Featuring business costs, availability, cocoa prices, tobacco and vapes bill and sustainable farming.

Business cost changes

From Monday 1 April, food and grocery businesses will be impacted by changes to business costs.

  • The National Living Wage will rise by 10%, moving from £10.42 to £11.44 per hour. This will be the largest annual increase so far and it will come on top of a significant increase in 2023.

  • Increased business rates – The Chancellor announced last November that the government would freeze the small business multiplier at 49.9p but chose to uprate the standard multiplier by last September’s CPI inflation rate of 6.7%.

  • National insurance - a reduction in National Insurance (NI) contributions for both employees and self-employed – although employer NI payments will remain unchanged.

IGD Viewpoint

Increased business costs will make it more challenging for businesses to drive growth again by recovering volumes, revenue or margins. There will be pressure on some businesses to pass on these increased costs to consumers. Delivering better wages depends on achieving sustained increases in productivity. This has proven to be a challenge over the years.

Availability concerns

More consumers report poorer availability of some food and groceries in-store or online recently (53% vs 47% in January). This has increased the most for hot drinks and medicines.

Poorer availability is impacted by supply chain disruption. In our latest Resilience report: A system under pressure, we highlight the 10 key risks that are likely to put the UK food system under greater pressure in the years to come.

See our full analysis.

Chocolate at Easter

Easter egg buying is being impacted by an increase in global wholesale cocoa prices. Prices reached record levels in January 2024 – over US$5,000 per tonne on the spot market (source: IFS), suggesting inflation of over 120% year on year. Retail prices have also been rising but, so far, nowhere near as much.

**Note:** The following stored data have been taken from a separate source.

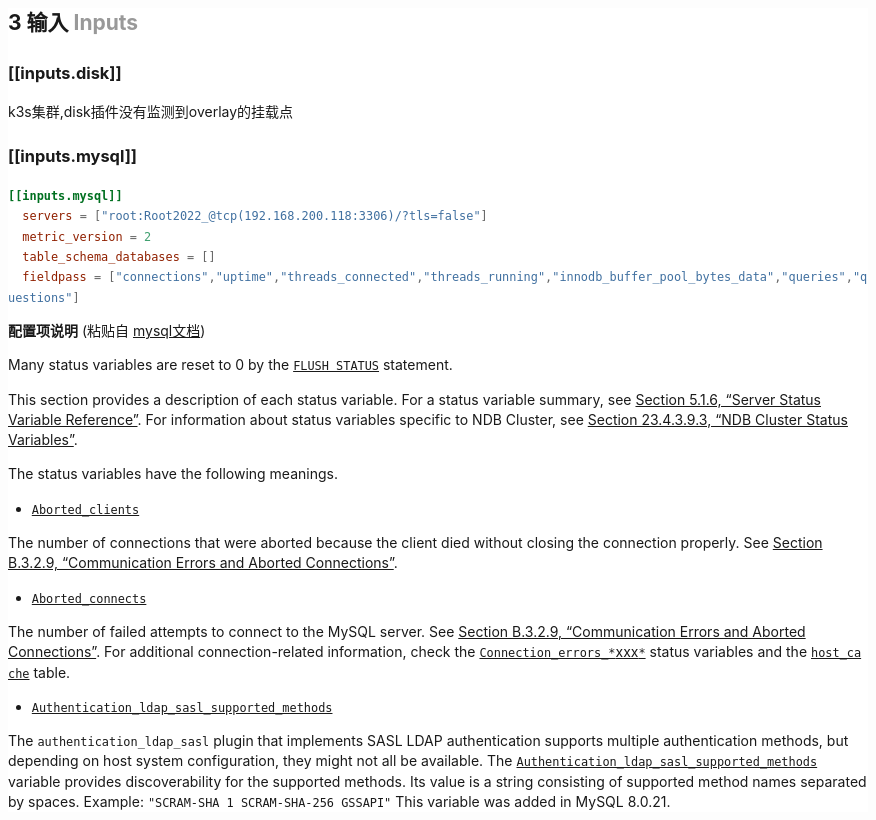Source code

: ## 3 输入 <font color="#999">Inputs</font>

### [[inputs.disk]]

k3s集群,disk插件没有监测到overlay的挂载点

### [[inputs.mysql]]

```conf
[[inputs.mysql]]
  servers = ["root:Root2022_@tcp(192.168.200.118:3306)/?tls=false"]
  metric_version = 2
  table_schema_databases = []
  fieldpass = ["connections","uptime","threads_connected","threads_running","innodb_buffer_pool_bytes_data","queries","questions"]

```

**配置项说明** (粘贴自 [mysql文档](https://dev.mysql.com/doc/refman/8.0/en/server-status-variables.html))

Many status variables are reset to 0 by the [`FLUSH STATUS`](https://dev.mysql.com/doc/refman/8.0/en/flush.html#flush-status) statement.

This section provides a description of each status variable. For a status variable summary, see [Section 5.1.6, “Server Status Variable Reference”](https://dev.mysql.com/doc/refman/8.0/en/server-status-variable-reference.html). For information about status variables specific to NDB Cluster, see [Section 23.4.3.9.3, “NDB Cluster Status Variables”](https://dev.mysql.com/doc/refman/8.0/en/mysql-cluster-options-variables.html#mysql-cluster-status-variables).

The status variables have the following meanings.

- [`Aborted_clients`](https://dev.mysql.com/doc/refman/8.0/en/server-status-variables.html#statvar_Aborted_clients)


The number of connections that were aborted because the client died without closing the connection properly. See [Section B.3.2.9, “Communication Errors and Aborted Connections”](https://dev.mysql.com/doc/refman/8.0/en/communication-errors.html).

- [`Aborted_connects`](https://dev.mysql.com/doc/refman/8.0/en/server-status-variables.html#statvar_Aborted_connects)

The number of failed attempts to connect to the MySQL server. See [Section B.3.2.9, “Communication Errors and Aborted Connections”](https://dev.mysql.com/doc/refman/8.0/en/communication-errors.html).
For additional connection-related information, check the [`Connection_errors_*`xxx`*`](https://dev.mysql.com/doc/refman/8.0/en/server-status-variables.html#statvar_Connection_errors_xxx) status variables and the [`host_cache`](https://dev.mysql.com/doc/refman/8.0/en/performance-schema-host-cache-table.html) table.

- [`Authentication_ldap_sasl_supported_methods`](https://dev.mysql.com/doc/refman/8.0/en/server-status-variables.html#statvar_Authentication_ldap_sasl_supported_methods)

The `authentication_ldap_sasl` plugin that implements SASL LDAP authentication supports multiple authentication methods, but depending on host system configuration, they might not all be available. The [`Authentication_ldap_sasl_supported_methods`](https://dev.mysql.com/doc/refman/8.0/en/server-status-variables.html#statvar_Authentication_ldap_sasl_supported_methods) variable provides discoverability for the supported methods. Its value is a string consisting of supported method names separated by spaces. Example: `"SCRAM-SHA 1 SCRAM-SHA-256 GSSAPI"`
This variable was added in MySQL 8.0.21.
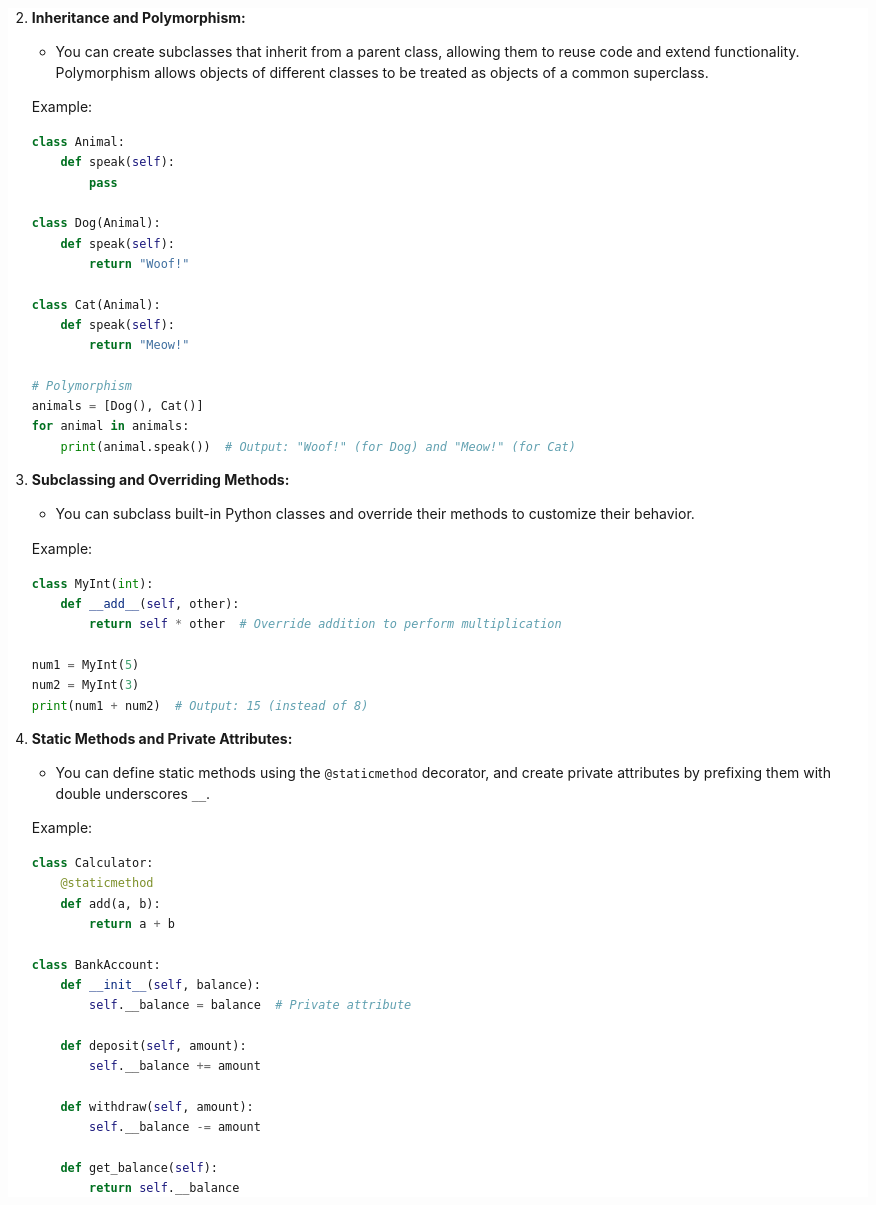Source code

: 2. **Inheritance and Polymorphism:**

   - You can create subclasses that inherit from a parent class, allowing them to reuse code and extend functionality. Polymorphism allows objects of different classes to be treated as objects of a common superclass.

   Example:

   ```python
   class Animal:
       def speak(self):
           pass

   class Dog(Animal):
       def speak(self):
           return "Woof!"

   class Cat(Animal):
       def speak(self):
           return "Meow!"

   # Polymorphism
   animals = [Dog(), Cat()]
   for animal in animals:
       print(animal.speak())  # Output: "Woof!" (for Dog) and "Meow!" (for Cat)
   ```

3. **Subclassing and Overriding Methods:**

   - You can subclass built-in Python classes and override their methods to customize their behavior.

   Example:

   ```python
   class MyInt(int):
       def __add__(self, other):
           return self * other  # Override addition to perform multiplication

   num1 = MyInt(5)
   num2 = MyInt(3)
   print(num1 + num2)  # Output: 15 (instead of 8)
   ```

4. **Static Methods and Private Attributes:**

   - You can define static methods using the `@staticmethod` decorator, and create private attributes by prefixing them with double underscores `__`.

   Example:

   ```python
   class Calculator:
       @staticmethod
       def add(a, b):
           return a + b

   class BankAccount:
       def __init__(self, balance):
           self.__balance = balance  # Private attribute

       def deposit(self, amount):
           self.__balance += amount

       def withdraw(self, amount):
           self.__balance -= amount

       def get_balance(self):
           return self.__balance

   ```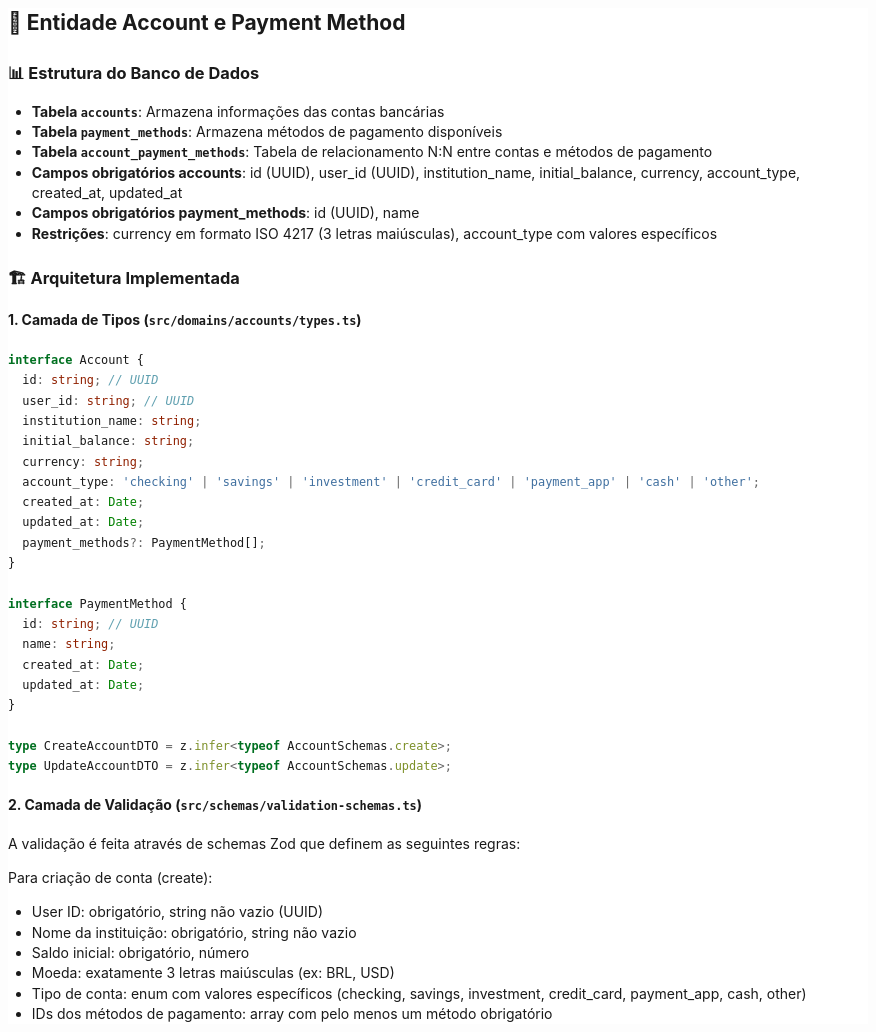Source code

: 
## 🏦 Entidade Account e Payment Method

### 📊 Estrutura do Banco de Dados
- **Tabela `accounts`**: Armazena informações das contas bancárias
- **Tabela `payment_methods`**: Armazena métodos de pagamento disponíveis
- **Tabela `account_payment_methods`**: Tabela de relacionamento N:N entre contas e métodos de pagamento
- **Campos obrigatórios accounts**: id (UUID), user_id (UUID), institution_name, initial_balance, currency, account_type, created_at, updated_at
- **Campos obrigatórios payment_methods**: id (UUID), name
- **Restrições**: currency em formato ISO 4217 (3 letras maiúsculas), account_type com valores específicos

### 🏗️ Arquitetura Implementada

#### 1. **Camada de Tipos** (`src/domains/accounts/types.ts`)
```typescript
interface Account {
  id: string; // UUID
  user_id: string; // UUID
  institution_name: string;
  initial_balance: string;
  currency: string;
  account_type: 'checking' | 'savings' | 'investment' | 'credit_card' | 'payment_app' | 'cash' | 'other';
  created_at: Date;
  updated_at: Date;
  payment_methods?: PaymentMethod[];
}

interface PaymentMethod {
  id: string; // UUID
  name: string;
  created_at: Date;
  updated_at: Date;
}

type CreateAccountDTO = z.infer<typeof AccountSchemas.create>;
type UpdateAccountDTO = z.infer<typeof AccountSchemas.update>;
```

#### 2. **Camada de Validação** (`src/schemas/validation-schemas.ts`)
A validação é feita através de schemas Zod que definem as seguintes regras:

Para criação de conta (create):
- User ID: obrigatório, string não vazio (UUID)
- Nome da instituição: obrigatório, string não vazio
- Saldo inicial: obrigatório, número
- Moeda: exatamente 3 letras maiúsculas (ex: BRL, USD)
- Tipo de conta: enum com valores específicos (checking, savings, investment, credit_card, payment_app, cash, other)
- IDs dos métodos de pagamento: array com pelo menos um método obrigatório
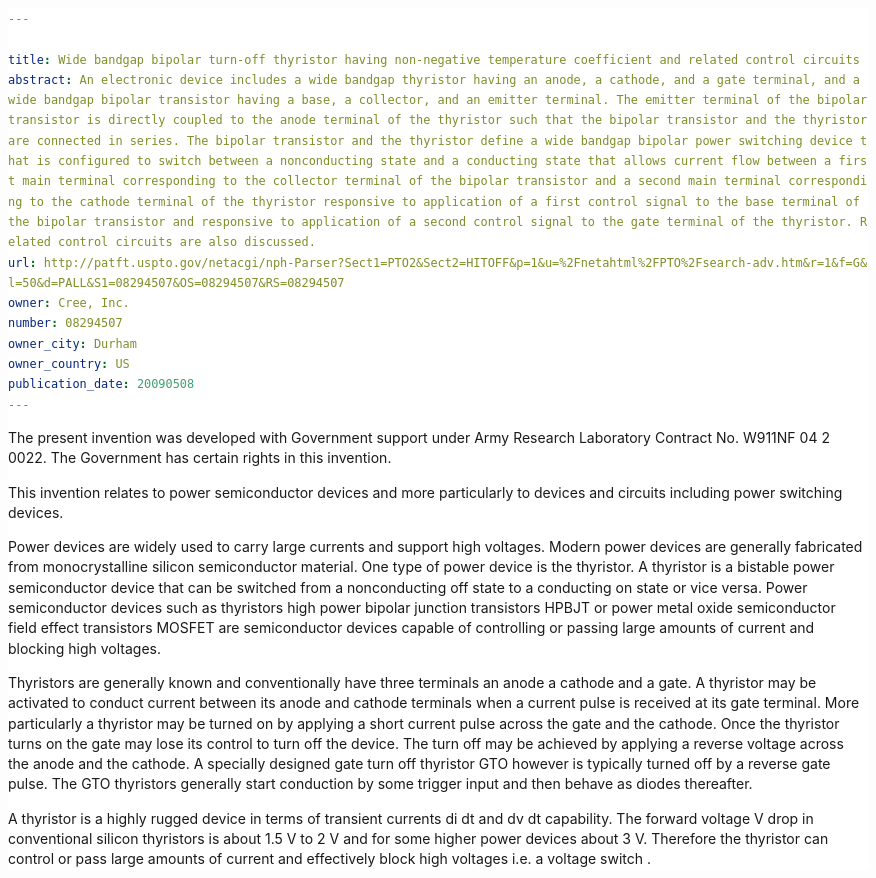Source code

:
 ```yaml
---

title: Wide bandgap bipolar turn-off thyristor having non-negative temperature coefficient and related control circuits
abstract: An electronic device includes a wide bandgap thyristor having an anode, a cathode, and a gate terminal, and a wide bandgap bipolar transistor having a base, a collector, and an emitter terminal. The emitter terminal of the bipolar transistor is directly coupled to the anode terminal of the thyristor such that the bipolar transistor and the thyristor are connected in series. The bipolar transistor and the thyristor define a wide bandgap bipolar power switching device that is configured to switch between a nonconducting state and a conducting state that allows current flow between a first main terminal corresponding to the collector terminal of the bipolar transistor and a second main terminal corresponding to the cathode terminal of the thyristor responsive to application of a first control signal to the base terminal of the bipolar transistor and responsive to application of a second control signal to the gate terminal of the thyristor. Related control circuits are also discussed.
url: http://patft.uspto.gov/netacgi/nph-Parser?Sect1=PTO2&Sect2=HITOFF&p=1&u=%2Fnetahtml%2FPTO%2Fsearch-adv.htm&r=1&f=G&l=50&d=PALL&S1=08294507&OS=08294507&RS=08294507
owner: Cree, Inc.
number: 08294507
owner_city: Durham
owner_country: US
publication_date: 20090508
---
```

The present invention was developed with Government support under Army Research Laboratory Contract No. W911NF 04 2 0022. The Government has certain rights in this invention.

This invention relates to power semiconductor devices and more particularly to devices and circuits including power switching devices.

Power devices are widely used to carry large currents and support high voltages. Modern power devices are generally fabricated from monocrystalline silicon semiconductor material. One type of power device is the thyristor. A thyristor is a bistable power semiconductor device that can be switched from a nonconducting off state to a conducting on state or vice versa. Power semiconductor devices such as thyristors high power bipolar junction transistors HPBJT or power metal oxide semiconductor field effect transistors MOSFET are semiconductor devices capable of controlling or passing large amounts of current and blocking high voltages.

Thyristors are generally known and conventionally have three terminals an anode a cathode and a gate. A thyristor may be activated to conduct current between its anode and cathode terminals when a current pulse is received at its gate terminal. More particularly a thyristor may be turned on by applying a short current pulse across the gate and the cathode. Once the thyristor turns on the gate may lose its control to turn off the device. The turn off may be achieved by applying a reverse voltage across the anode and the cathode. A specially designed gate turn off thyristor GTO however is typically turned off by a reverse gate pulse. The GTO thyristors generally start conduction by some trigger input and then behave as diodes thereafter.

A thyristor is a highly rugged device in terms of transient currents di dt and dv dt capability. The forward voltage V drop in conventional silicon thyristors is about 1.5 V to 2 V and for some higher power devices about 3 V. Therefore the thyristor can control or pass large amounts of current and effectively block high voltages i.e. a voltage switch .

Global cocoa prices appear to be responding to poor supply, due to unfavourable weather conditions in Western Africa, which accounts for the bulk of supply.

IGD Viewpoint

Global cocoa production is highly concentrated – in 2022, more than half of global production was in Ivory Coast and Ghana (source: FAO). This concentration of production obviously increases vulnerability to natural events, such as the weather conditions we have seen recently; and as with other major crops, cocoa production is likely to be impacted further in the future by climate change.

Tobacco and vapes

The Tobacco and Vapes Bill was introduced to parliament this week. It will make it an offence for anyone born on or after 1 January 2009 to be sold tobacco products and will apply restrictions on flavours, packaging and point of sale displays of vapes.

Sustainable farming

The government is introducing new measures to limit the amount of land farmers can take out of productive actions under the Sustainable Farming Incentive. SFI applicants will only be able to put 25% of their land into six SFI actions that take land out of direct food production.